Titan, Crowley Maritime Corporation's salvage and wreck removal company, successfully completed the refloating and scuttling of the A Turtle semi-submersible platform earlier this month at
Tristan da Cunha
, one of the world's most remote islands in the South
The 10,500-ton platform, went aground on the island in Trypot Bay
in May of
2006, after being separated from a tug, which was towing the rig from Brazil
to Singapore for rebuilding.
Titan did a preliminary survey at the end of October, and determined that the platform could be repaired and refloated.
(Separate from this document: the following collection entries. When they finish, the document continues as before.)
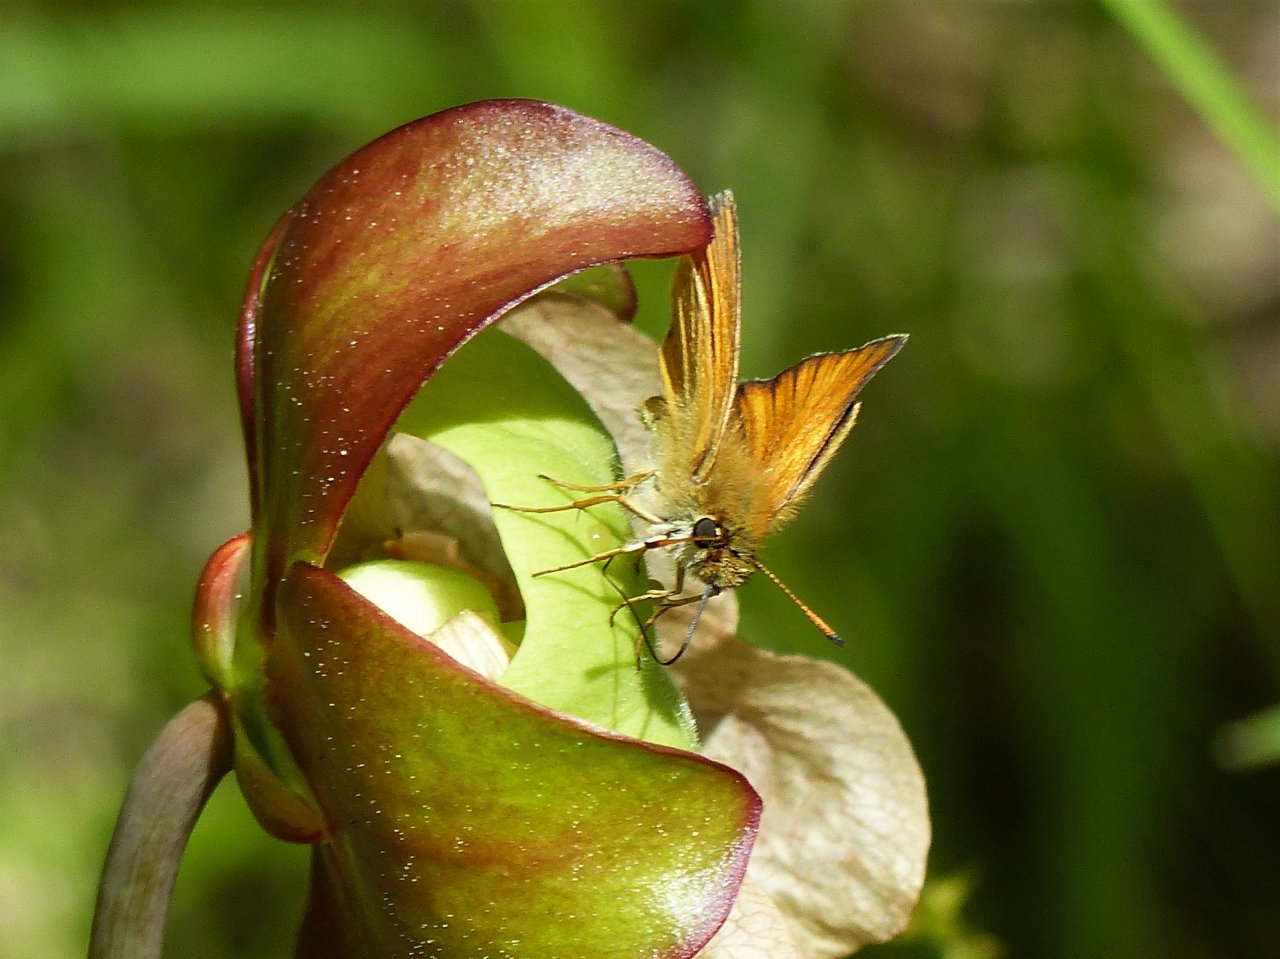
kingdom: Animalia
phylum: Arthropoda
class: Insecta
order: Lepidoptera
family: Hesperiidae
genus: Thymelicus
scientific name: Thymelicus lineola
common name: European Skipper
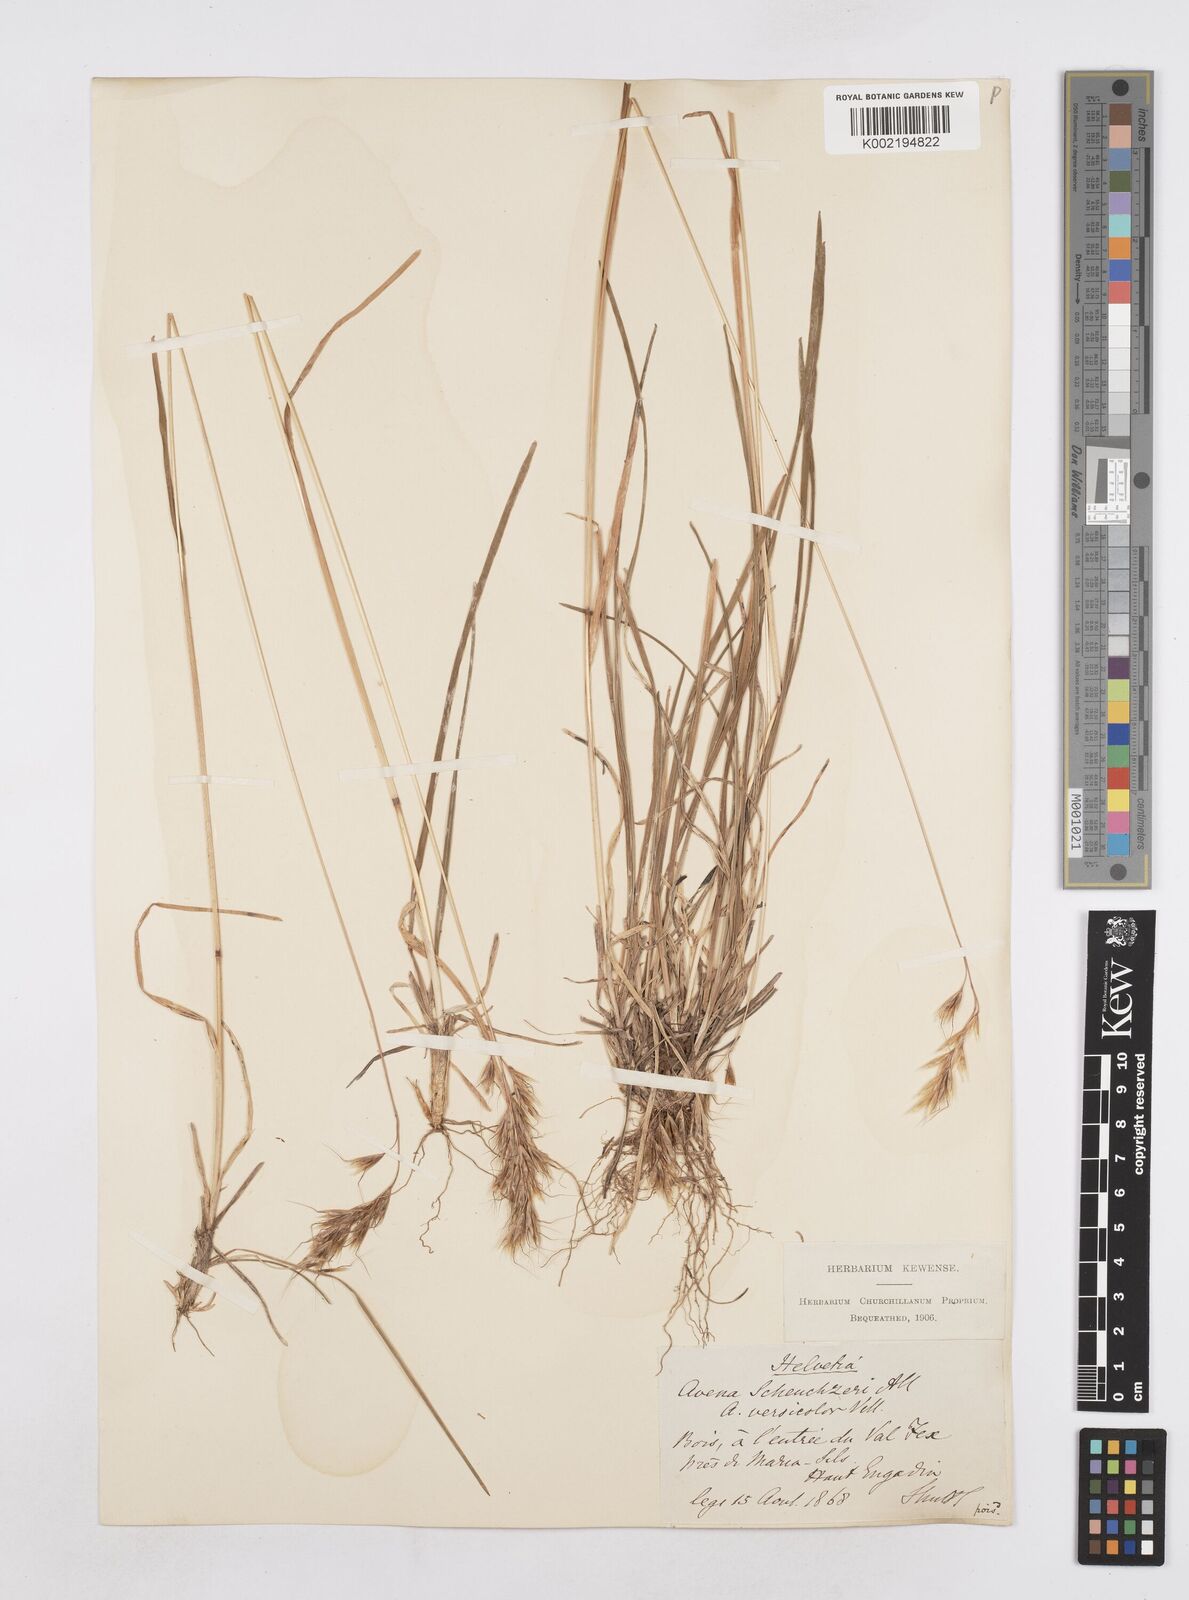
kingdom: Plantae
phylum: Tracheophyta
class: Liliopsida
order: Poales
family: Poaceae
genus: Helictotrichon
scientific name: Helictotrichon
A tender for removal was issued in November and Titan was selected as wreck removal contractor. In December a "No-Cure, No-Pay" contract was agreed to with the owner and underwriters of the A Turtle.
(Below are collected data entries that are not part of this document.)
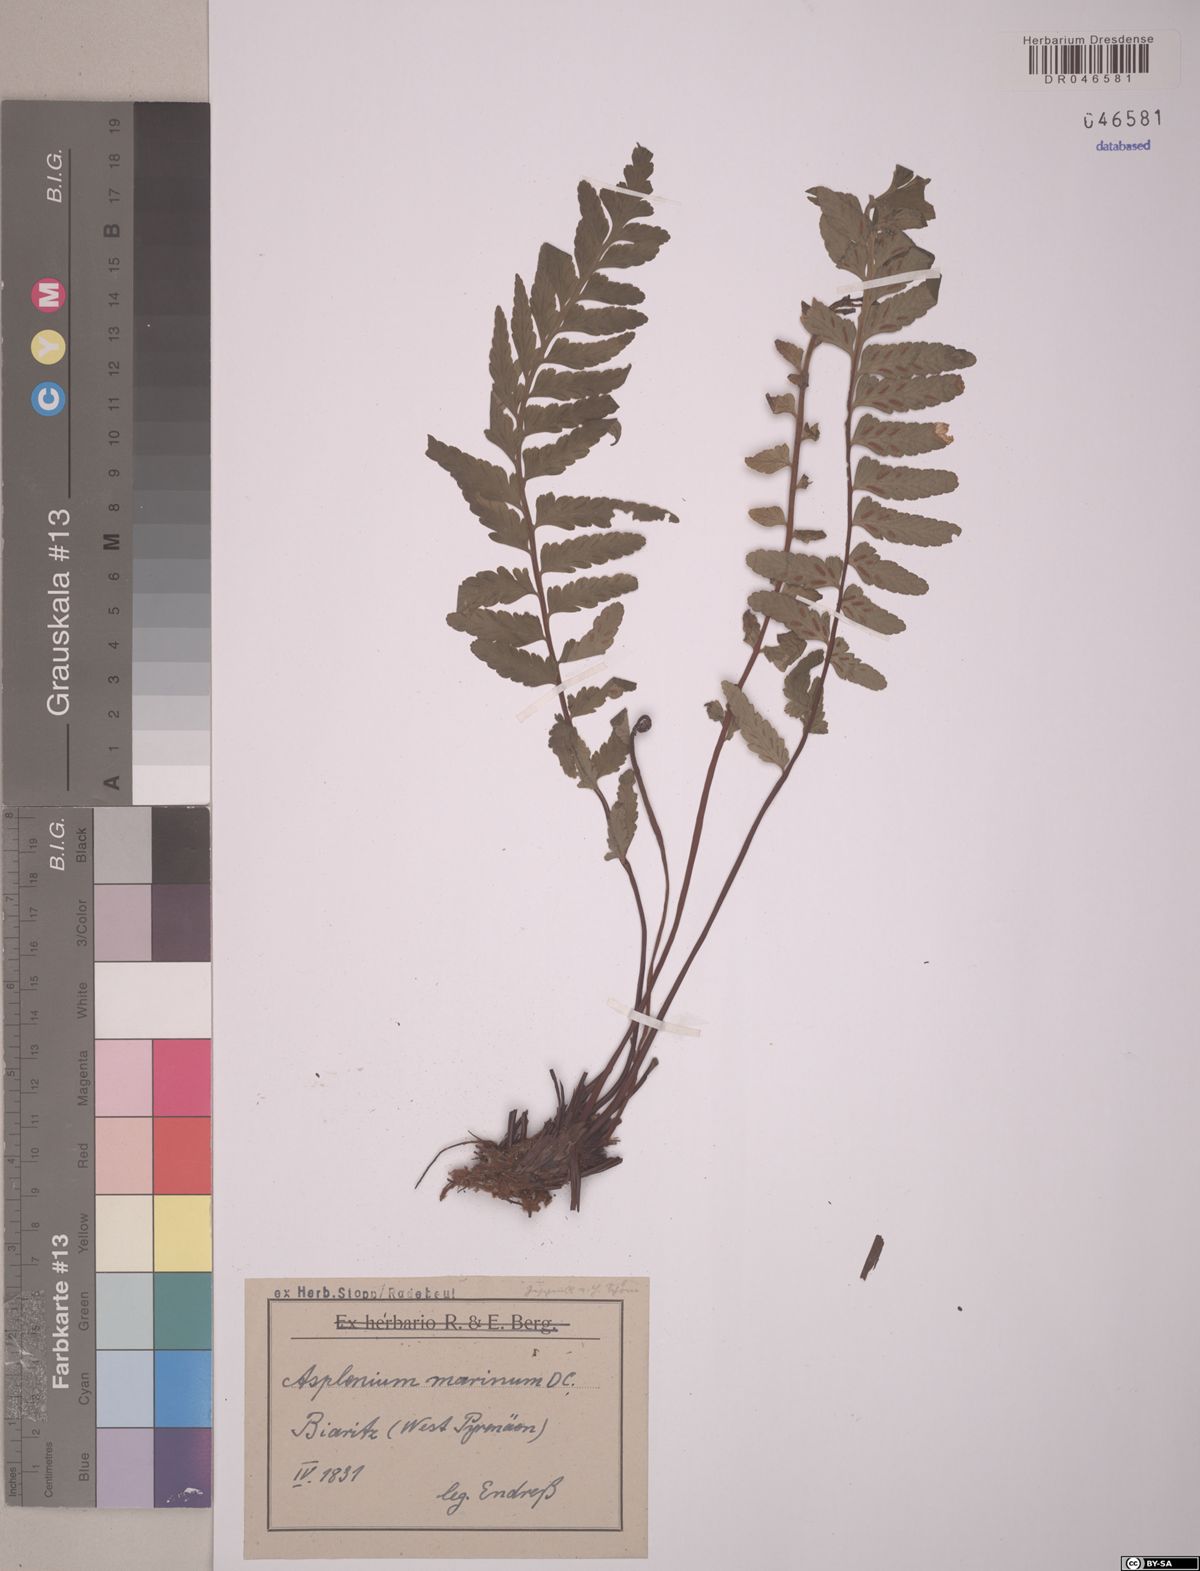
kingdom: Plantae
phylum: Tracheophyta
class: Polypodiopsida
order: Polypodiales
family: Aspleniaceae
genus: Asplenium
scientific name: Asplenium marinum
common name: Sea spleenwort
Titan's salvage team arrived at the site of the casualty Dec. 22, after a 1,743-mile-trip on the chartered vessel Kelso. The remainder of the 20 person Titan salvage team arrived 7 days later on the chartered tug De Hong.
Over the next 50 days, the salvors repaired extensive damage to the pontoons
and legs of the platform, about 70 percent of which were damaged in the
grounding and subsequent extreme weather. The operation originally scheduled
for 30 days, took longer due to the additional damage that had occurred from
the time of the October survey and the start of the project at the end
December. In addition, the platform supports began to suffer stress fatigue
during the first week of February.
The refloating plan called for removal of the heaviest components from the
topside of the rig and discarding them at an approved disposal site. By the
time the rig was removed from the rocks, more than 800 tons had been cut
away. This lightening effort, along with regaining buoyancy in the damaged
subsea structures, eventually allowed the platform to be towed off the reef
at Trypot Bay.
Salvage Master, Rich Habib, and his team of salvors refloated and removed
the A Turtle from the reef on Feb. 10 and the deepwater disposal occurred on
the following morning. The refloating and sinking was made possible by the
Governor of St. Helena, who also exercises executive authority for Tristan
da Cunha, issuing a permit under the Environmental Protection (Overseas
Territories) Order 1988, for the stranded rig to be disposed of at sea, with
due regard to meeting environmental concerns.